Joe stava per protestare, ma si fermò vedendo che Jim rimaneva in silenzio. Joe-Jim li seguì.
Fluttuarono dolcemente attraverso la porta della Ve­randa: Hugh, Alan, Bobo, che trasportava ancora il corpo inerte di Ertz sulle spalle, e Joe-Jim.
«Ecco» disse Hugh ad Alan, indicando le splendide stelle con un gesto della mano. «Ecco quello di cui ti ho parlato.»
Alan guardò la volta celeste e afferrò il braccio di Hugh.
«Per Jordan! Precipitiamo!» gemette, chiudendo gli occhi.
Hugh lo scosse. «Va tutto bene» lo rassicurò. «È meraviglioso. Apri gli occhi.»

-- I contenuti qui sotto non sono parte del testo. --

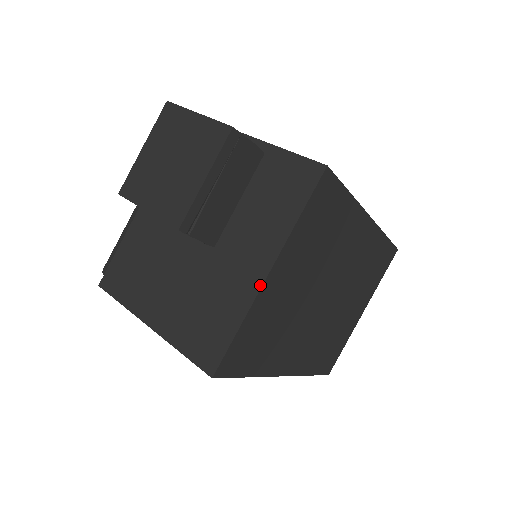
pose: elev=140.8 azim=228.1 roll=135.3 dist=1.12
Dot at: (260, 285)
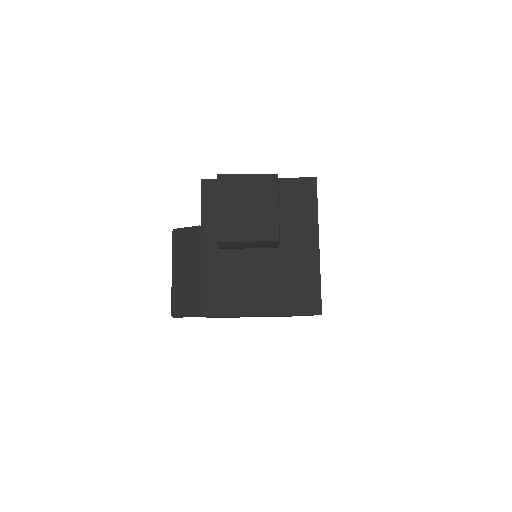
Dot at: (318, 253)
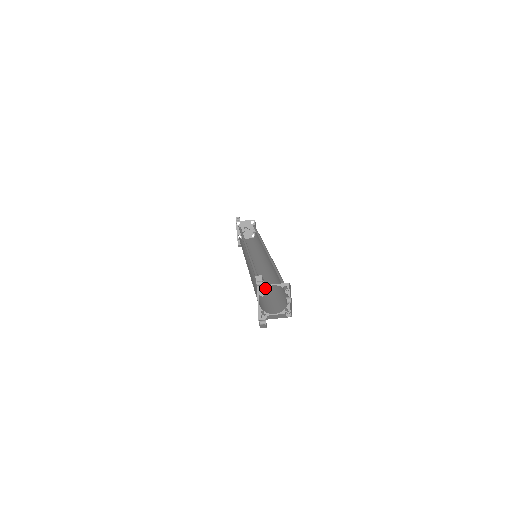
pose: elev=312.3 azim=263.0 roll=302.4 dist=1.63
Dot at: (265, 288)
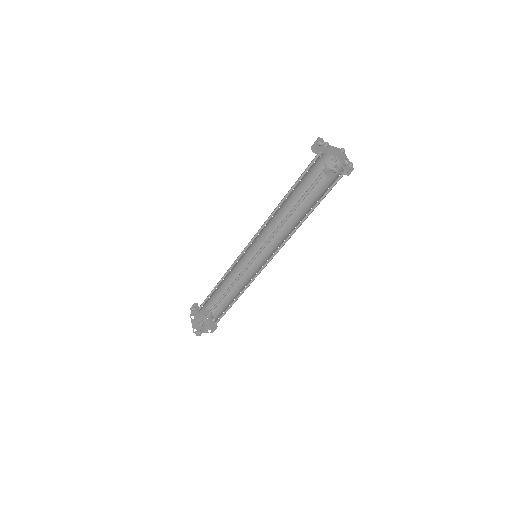
Dot at: occluded
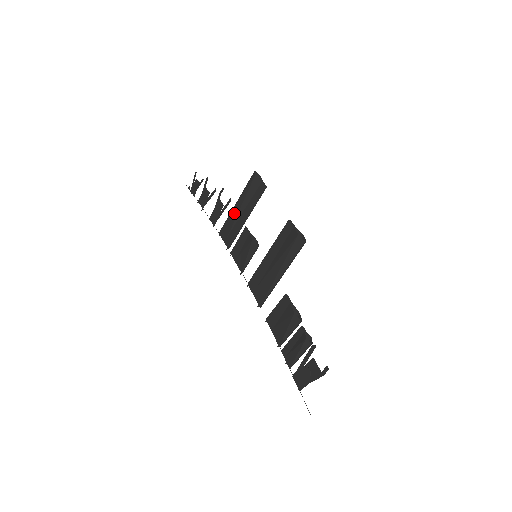
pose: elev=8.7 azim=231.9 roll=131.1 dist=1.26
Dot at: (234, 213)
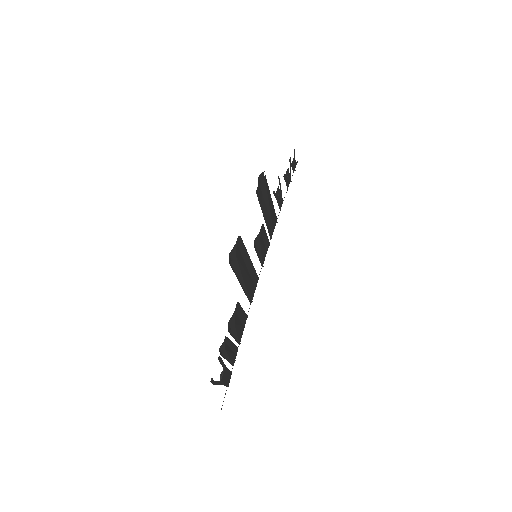
Dot at: occluded
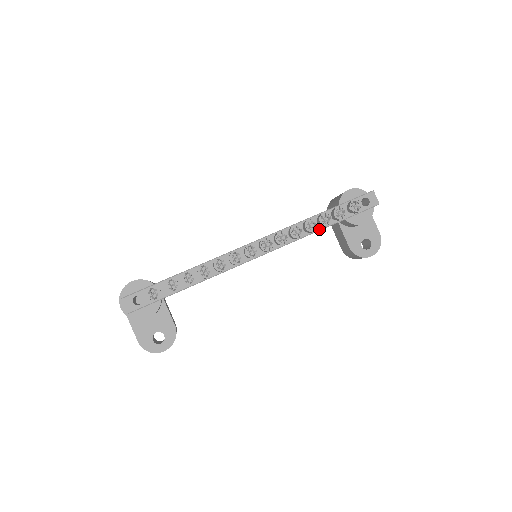
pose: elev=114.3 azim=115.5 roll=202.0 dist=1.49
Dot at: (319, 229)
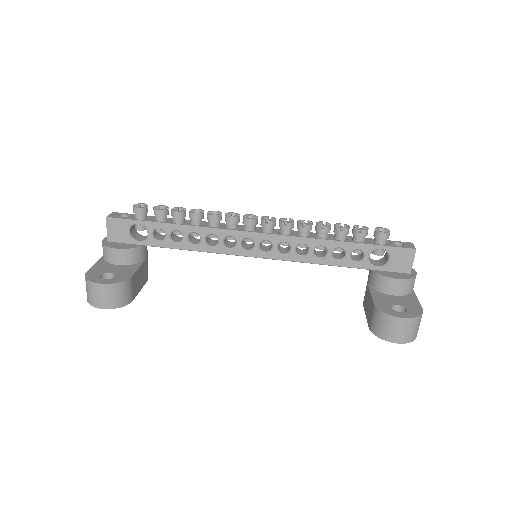
Dot at: (333, 240)
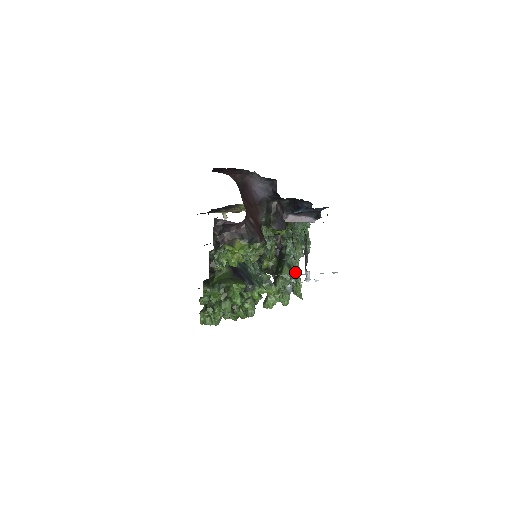
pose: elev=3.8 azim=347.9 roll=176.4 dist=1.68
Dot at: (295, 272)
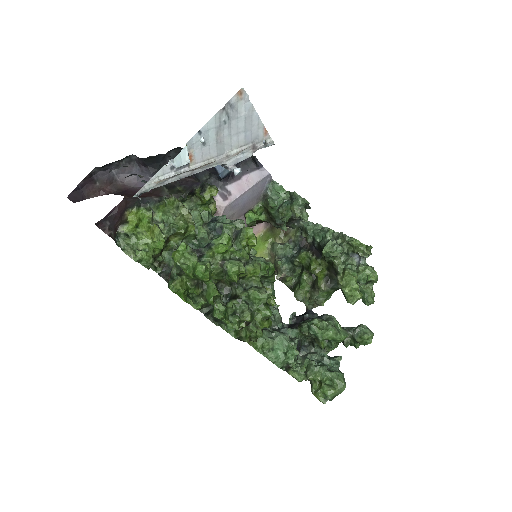
Dot at: (339, 240)
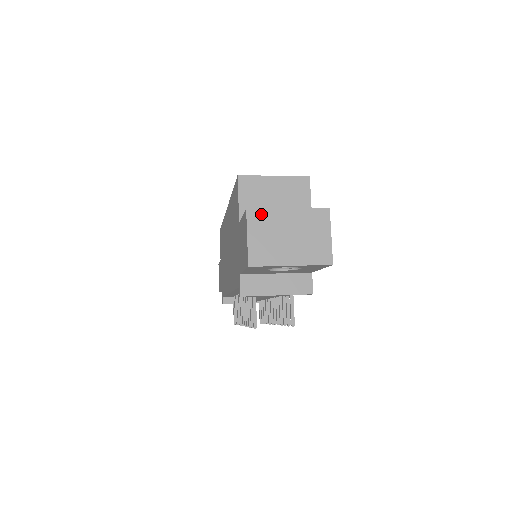
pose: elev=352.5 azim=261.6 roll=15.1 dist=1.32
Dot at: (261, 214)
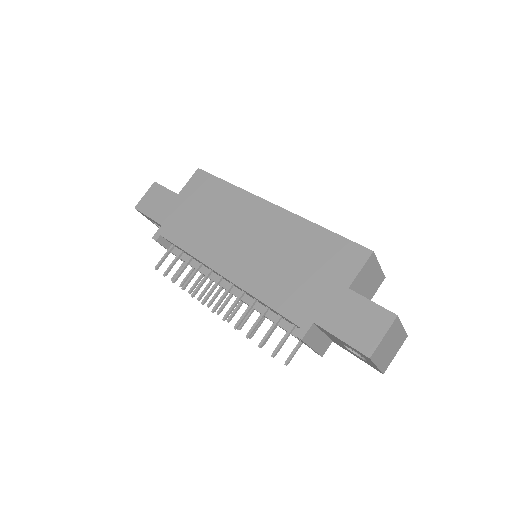
Dot at: (397, 323)
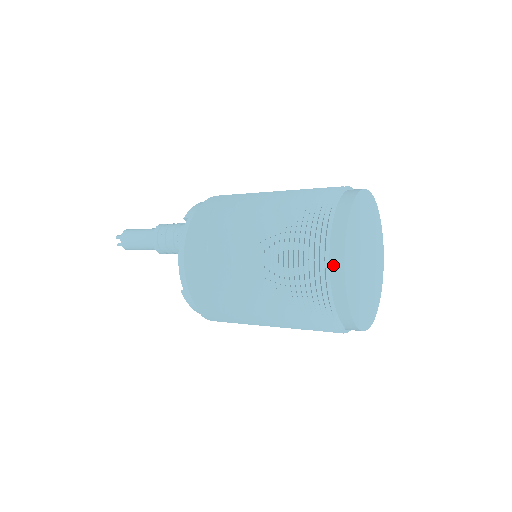
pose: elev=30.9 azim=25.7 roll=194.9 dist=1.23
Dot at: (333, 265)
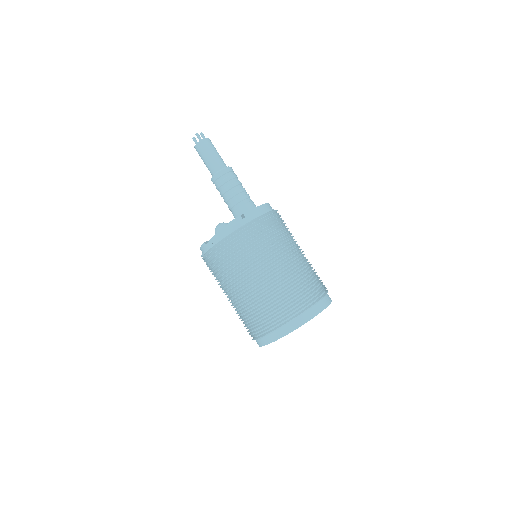
Dot at: (277, 332)
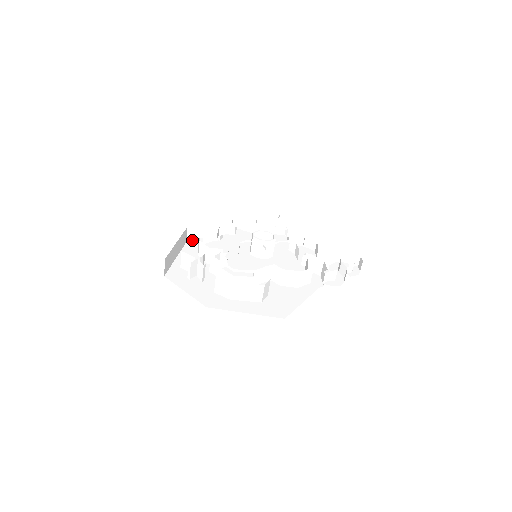
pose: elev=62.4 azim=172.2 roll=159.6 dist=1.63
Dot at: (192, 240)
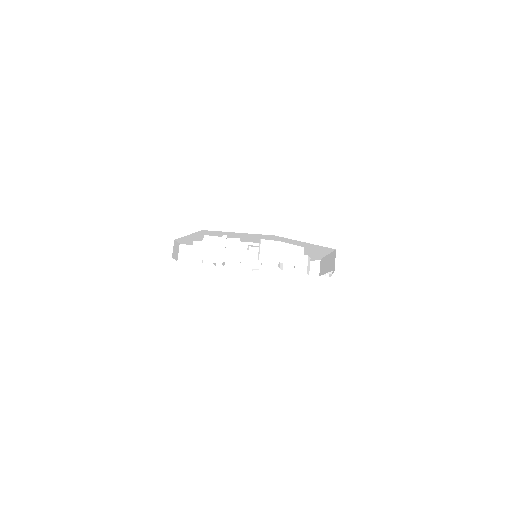
Dot at: occluded
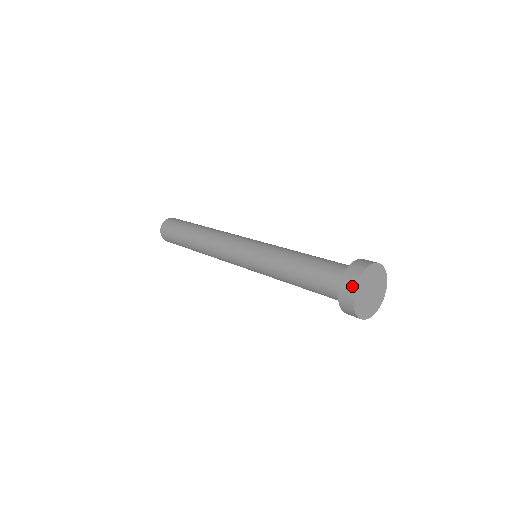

Joe-Jim toccò il braccio di Hugh. «Si può sapere che cosa intendi fare? E perché hai fatto portare anche quel­lo?» chiese, indicando Ertz.
«Oh, lui?... Quando riprenderà i sensi, voglio fargli ve­dere le stelle, dimostrargli che la Nave si muove davvero.»
«E perché?»
«Perché allora potrò mandarlo giù a convincere qualcun altro.»
«Uhm!... E chi ti dice che avrà più fortuna di quanta ne abbia avuta tu?

«Mah! In questo caso...» Hugh si strinse nelle spalle «in questo caso dovremo ricominciare tutto da capo, suppongo, finché non li avremo convinti. Abbiamo il do­vere di farlo, e tu lo sai.»